Sunday, November 3, 2013

Greek-Style Chicken with Pickled Onions, Tomatoes, and Tzatziki

Recipe from Everyday Food
Husband-Tested in Alice’s Kitchen

This dinner went over well with my hubby (and me.)  The chicken is tender and lemony.  The “pickled” onions and tomatoes have a lovely tang that is balanced with the cool, creamy cucumber-yogurt mixture.    I served it with a warm whole-wheat lavash and some No-Fail Big Batch BrownRice.  Put all the components in the lavash and eat it like a wrap.  Yummy!

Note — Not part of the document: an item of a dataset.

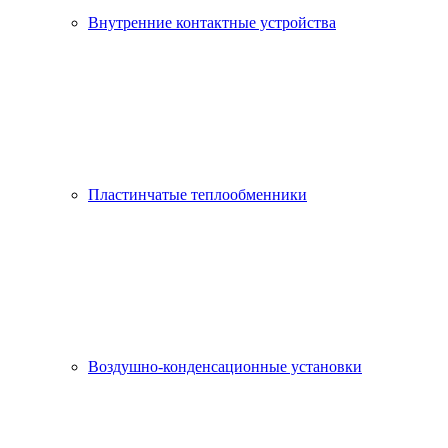
Внутренние контактные устройства
Пластинчатые теплообменники
Воздушно-конденсационные установки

1 medium red onion, thinly sliced
2 tablespoons red-wine vinegar
Coarse salt and ground pepper
3 boneless, skinless chicken breasts (1 1/2 pounds total) cut into 1-inch pieces
2 teaspoons finely grated lemon zest, plus 4 teaspoons lemon juice (from 2 lemons)
2 teaspoons dried oregano
½ cucumber, peeled, seeded and thinly sliced
2/3 cup nonfat plain Greek yogurt
¼ cup chopped fresh parsley leaves
4 teaspoons extra-virgin olive oil
1 pint grape or cherry tomatoes, halved (2 cups)  ***See Cook’s Tip
No-Fail Big Batch Brown Rice and whole-wheat lavash for serving

1. In a medium bowl, combine onion and vinegar; season with salt and pepper. In another medium bowl, combine chicken, lemon zest, and oregano; season with salt and pepper.
2. In a third medium bowl, make tzatziki (yogurt sauce): Combine cucumber, yogurt, parsley, and lemon juice; season with salt and pepper.
3. In a large nonstick skillet, heat oil over medium-high. Add chicken and cook until golden brown and cooked through, about 10 minutes. Add tomatoes to pickled onions and serve with chicken, tzatziki, and rice.

Cook's Tip:  
To cut cherry tomatoes quickly, place them inside a rimmed lid.  Top with another rimmed lid.    
With one hand, gently press the top lid down while using a very sharp knife with the other hand to cut crossways through the tomatoes.
Remove the top lid to see your perfectly halved cherry tomatoes!